Long Island Realtor Scott Rechler was recently invited by the Garden City Chamber of Commerce to be the guest speaker at one of the semi-regular luncheons the organization hosts at the Garden City Hotel. This invitation served as an opportunity for Rechler to share proposed plans for The Hub, the area around Nassau Coliseum which, at this point, is a sea of blacktop. For those keeping score, the last time anyone tilted at this windmill was when the late Charles Wang unveiled The Lighthouse at Long Island (aka the Lighthouse Project).
What the former owner of the New York Islanders proposed for the nearly 150-acre site was a multi-use plan that was a complete refurb of the Islanders’ barn and the surrounding space that included four ice rinks, a state-of-the-art health club that would have doubled as the team’s practice facility (and been open to the public), a five-star hotel, condominiums, a basketball facility, a sports technology center, a conference center and an open-air plaza.

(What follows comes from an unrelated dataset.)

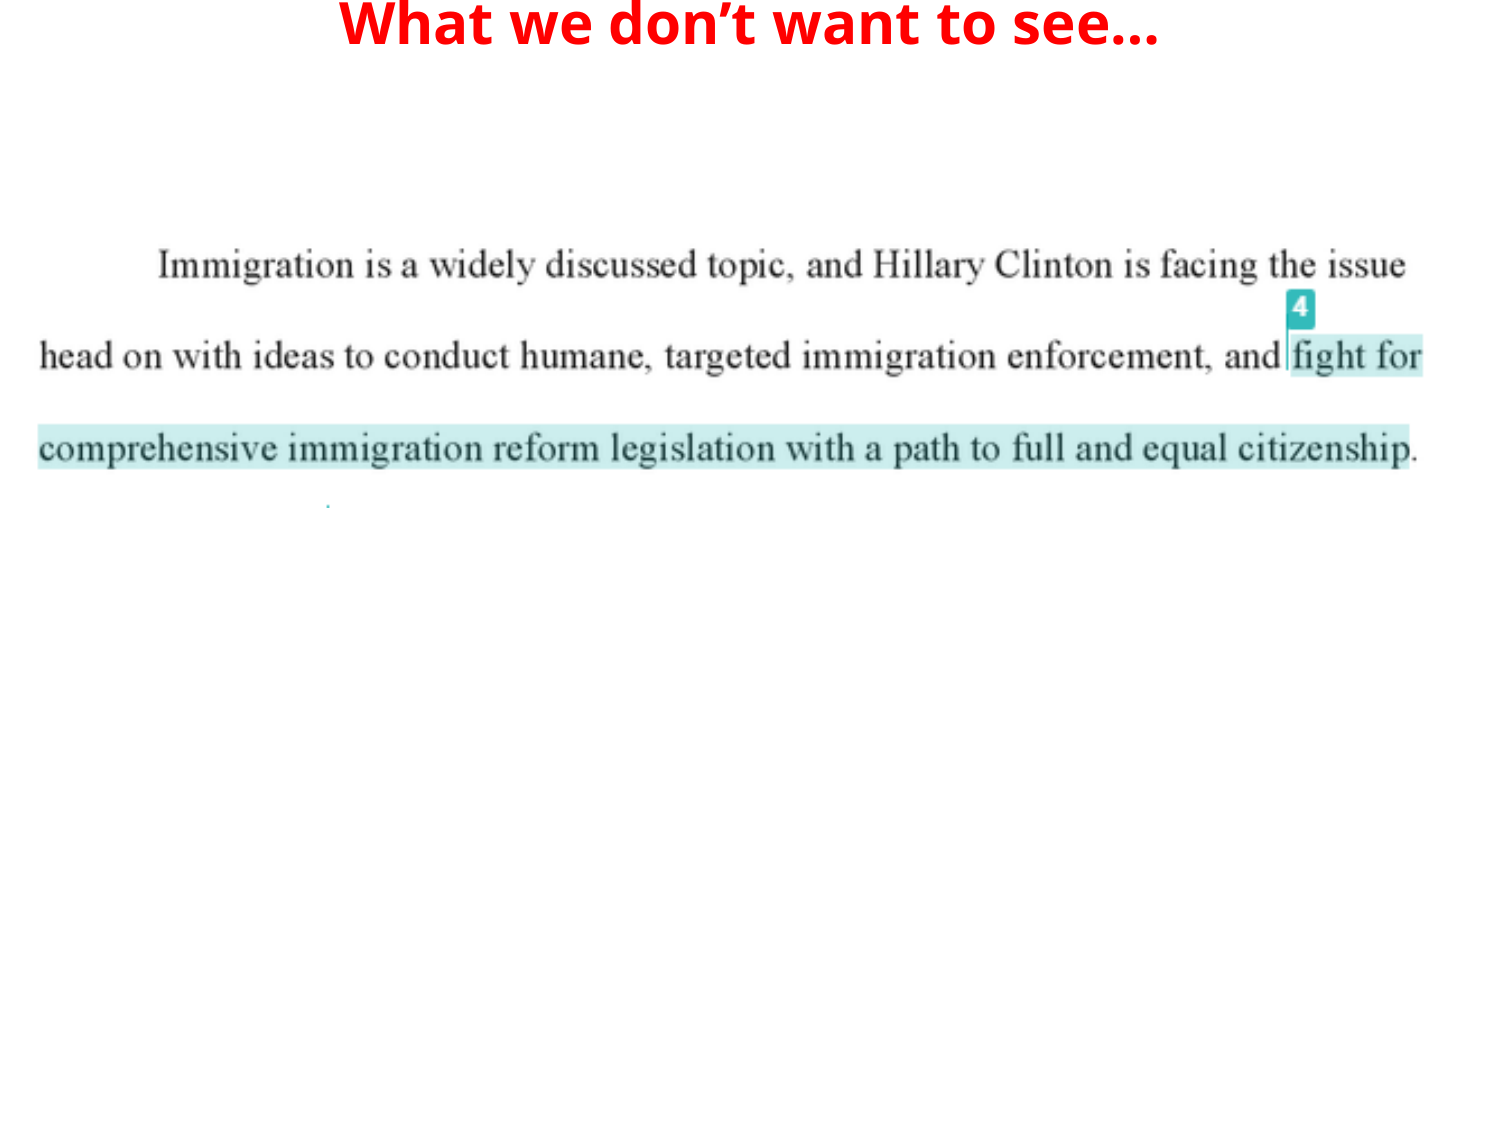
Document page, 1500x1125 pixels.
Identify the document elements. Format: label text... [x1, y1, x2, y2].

title What we don’t want to see… [0, 0, 1500, 54]
picture [16, 238, 1484, 508]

Sound like a lot? Well, that’s what then-Town of Hempstead Supervisor Kate Murray felt. She offered a counter proposal that was half the proposed size. Wang balked and tried to finance the new arena with a $400-million bond, which taxpayers voted down, 57 to 43 percent. The Islanders fled to Brooklyn, and eventually BSE Global came along to give the old spit and polish to the Coliseum. Seeing not only the botched first crack at the Hub, but the complete mishandling of Amazon coming to Long Island City, Rechler’s RXR Realty is attempting to learn from those very public mistakes.
In teaming with BSE Global, the RXR CEO and chairman is making inclusivity a driving factor in his vision for The Hub—a downtown for Long Island. It’ll be mixed use, with affordable housing included as a means of trying to keep the region’s youth from fleeing to less pricey digs in other states.
Northwell has signed on as an anchor tenant and has committed to a 250,000-square foot Innovation Center. A listening tour has been ongoing, in which Rechler and his associates are hearing the concerns of elected officials, local community and labor groups.
The developer is well aware of the fact that Long Island may not have another shot at the kind of middle class booster shot provided by the Grummans of the past. While his plans may sound grandiose, the mix of humility and eagerness to get everyone pulling in the same direction makes for a refreshing lack of the arrogance that doomed Amazon.